Fedora 7 This installs perfectly from the live CD and recognises the 1280x800 screen and the Ethernet card. I haven't tried anything else since I can't change OSs on the machine at the moment.

Fedora Core 5 & 6 These install perfectly from CD or DVD and recognise the 1280x800 screen and the USB port (for memory sticks), but no matter what was tried (including kernels 2.6.15, 2.6.17, and also 2.6.18 from testing) it would not recognise the Ethernet card. The machine can read CDs and DVDs with no problems. No manual configuration was required for the items mentioned. Untested: writing CDs and DVDs, the sound card, wireless networking, firewire, SD memory card reader. Not working: networking.

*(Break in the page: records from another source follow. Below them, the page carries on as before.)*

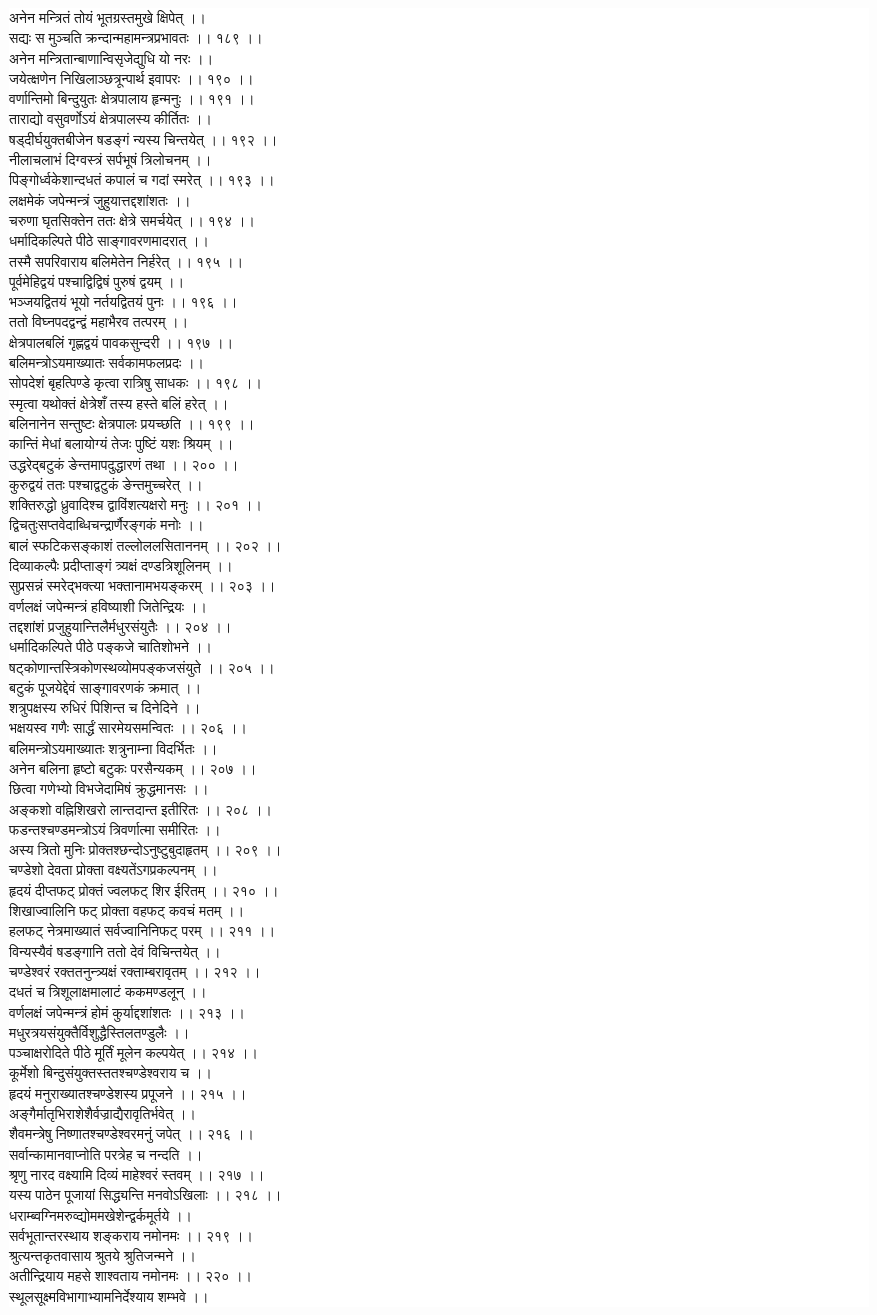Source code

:अनेन मन्त्रितं तोयं भूतग्रस्तमुखे क्षिपेत् ।।  
सद्यः स मुञ्चति क्रन्दान्महामन्त्रप्रभावतः ।। १८९ ।।  
अनेन मन्त्रितान्बाणान्विसृजेद्युधि यो नरः ।।  
जयेत्क्षणेन निखिलाञ्छत्रून्पार्थ इवापरः ।। १९० ।।  
वर्णान्तिमो बिन्दुयुतः क्षेत्रपालाय हृन्मनुः ।। १९१ ।।  
ताराद्यो वसुवर्णोऽयं क्षेत्रपालस्य कीर्तितः ।।  
षड्दीर्घयुक्तबीजेन षडङ्गं न्यस्य चिन्तयेत् ।। १९२ ।।  
नीलाचलाभं दिग्वस्त्रं सर्पभूषं त्रिलोचनम् ।।  
पिङ्गोर्ध्वकेशान्दधतं कपालं च गदां स्मरेत् ।। १९३ ।।  
लक्षमेकं जपेन्मन्त्रं जुहुयात्तद्दशांशतः ।।  
चरुणा घृतसिक्तेन ततः क्षेत्रे समर्चयेत् ।। १९४ ।।  
धर्मादिकल्पिते पीठे साङ्गावरणमादरात् ।।  
तस्मै सपरिवाराय बलिमेतेन निर्हरेत् ।। १९५ ।।  
पूर्वमेहिद्वयं पश्चाद्विद्विषं पुरुषं द्वयम् ।।  
भञ्जयद्वितयं भूयो नर्तयद्वितयं पुनः ।। १९६ ।।  
ततो विघ्नपदद्वन्द्वं महाभैरव तत्परम् ।।  
क्षेत्रपालबलिं गृह्णद्वयं पावकसुन्दरी ।। १९७ ।।  
बलिमन्त्रोऽयमाख्यातः सर्वकामफलप्रदः ।।  
सोपदेशं बृहत्पिण्डे कृत्वा रात्रिषु साधकः ।। १९८ ।।  
स्मृत्वा यथोक्तं क्षेत्रेशँ तस्य हस्ते बलिं हरेत् ।।  
बलिनानेन सन्तुष्टः क्षेत्रपालः प्रयच्छति ।। १९९ ।।  
कान्तिं मेधां बलायोग्यं तेजः पुष्टिं यशः श्रियम् ।।  
उद्धरेद्बटुकं ङेन्तमापदुद्धारणं तथा ।। २०० ।।  
कुरुद्वयं ततः पश्चाद्वटुकं ङेन्तमुच्चरेत् ।।  
शक्तिरुद्धो ध्रुवादिश्च द्वाविंशत्यक्षरो मनुः ।। २०१ ।।  
द्विचतुःसप्तवेदाब्धिचन्द्रार्णैरङ्गकं मनोः ।।  
बालं स्फटिकसङ्काशं तल्लोललसिताननम् ।। २०२ ।।  
दिव्याकल्पैः प्रदीप्ताङ्गं त्र्यक्षं दण्डत्रिशूलिनम् ।।  
सुप्रसन्नं स्मरेद्भक्त्या भक्तानामभयङ्करम् ।। २०३ ।।  
वर्णलक्षं जपेन्मन्त्रं हविष्याशी जितेन्द्रियः ।।  
तद्दशांशं प्रजुहुयान्त्तिलैर्मधुरसंयुतैः ।। २०४ ।।  
धर्मादिकल्पिते पीठे पङ्कजे चातिशोभने ।।  
षट्कोणान्तस्त्रिकोणस्थव्योमपङ्कजसंयुते ।। २०५ ।।  
बटुकं पूजयेद्देवं साङ्गावरणकं क्रमात् ।।  
शत्रुपक्षस्य रुधिरं पिशिन्त च दिनेदिने ।।  
भक्षयस्व गणैः सार्द्धं सारमेयसमन्वितः ।। २०६ ।।  
बलिमन्त्रोऽयमाख्यातः शत्रुनाम्ना विदर्भितः ।।  
अनेन बलिना हृष्टो बटुकः परसैन्यकम् ।। २०७ ।।  
छित्वा गणेभ्यो विभजेदामिषं क्रुद्धमानसः ।।  
अङ्कशो वह्निशिखरो लान्तदान्त इतीरितः ।। २०८ ।।  
फडन्तश्चण्डमन्त्रोऽयं त्रिवर्णात्मा समीरितः ।।  
अस्य त्रितो मुनिः प्रोक्तश्छन्दोऽनुष्टुबुदाहृतम् ।। २०९ ।।  
चण्डेशो देवता प्रोक्ता वक्ष्यतेंऽगप्रकल्पनम् ।।  
हृदयं दीप्तफट् प्रोक्तं ज्वलफट् शिर ईरितम् ।। २१० ।।  
शिखाज्वालिनि फट् प्रोक्ता वहफट् कवचं मतम् ।।  
हलफट् नेत्रमाख्यातं सर्वज्वानिनिफट् परम् ।। २११ ।।  
विन्यस्यैवं षडङ्गानि ततो देवं विचिन्तयेत् ।।  
चण्डेश्वरं रक्ततनुन्त्र्यक्षं रक्ताम्बरावृतम् ।। २१२ ।।  
दधतं च त्रिशूलाक्षमालाटं ककमण्डलून् ।।  
वर्णलक्षं जपेन्मन्त्रं होमं कुर्याद्दशांशतः ।। २१३ ।।  
मधुरत्रयसंयुक्तैर्विशुद्धैस्तिलतण्डुलैः ।।  
पञ्चाक्षरोदिते पीठे मूर्तिं मूलेन कल्पयेत् ।। २१४ ।।  
कूर्मेशो बिन्दुसंयुक्तस्ततश्चण्डेश्वराय च ।।  
हृदयं मनुराख्यातश्चण्डेशस्य प्रपूजने ।। २१५ ।।  
अङ्गैर्मातृभिराशेशैर्वज्राद्यैरावृतिर्भवेत् ।।  
शैवमन्त्रेषु निष्णातश्चण्डेश्वरमनुं जपेत् ।। २१६ ।।  
सर्वान्कामानवाप्नोति परत्रेह च नन्दति ।।  
श्रृणु नारद वक्ष्यामि दिव्यं माहेश्वरं स्तवम् ।। २१७ ।।  
यस्य पाठेन पूजायां सिद्ध्यन्ति मनवोऽखिलाः ।। २१८ ।।  
धराम्ब्वग्निमरुव्द्योममखेशेन्द्वर्कमूर्तये ।।  
सर्वभूतान्तरस्थाय शङ्कराय नमोनमः ।। २१९ ।।  
श्रुत्यन्तकृतवासाय श्रुतये श्रुतिजन्मने ।।  
अतीन्द्रियाय महसे शाश्वताय नमोनमः ।। २२० ।।  
स्थूलसूक्ष्मविभागाभ्यामनिर्देश्याय शम्भवे ।।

OpenSUSE 10.1 This LiveDVD did not work: it could not handle the screen, so X could not run, and it depends on X.

Additional Information
According to Darren Salt:
The SD card reader requires a kernel < 2.6.18 or >= 2.6.20.2; the fix is also in 2.6.21-rc1. (A voltage-handling change broke it in 2.6.18-rc1.) The Ethernet interface (RTL8101e) works with Realtek's r1000 driver (but a soft lockup will occur if no cable is plugged in when the driver is loaded), or with r8169 in 2.6.20. I've found no problems burning CDs or DVDs, the few times I've tried.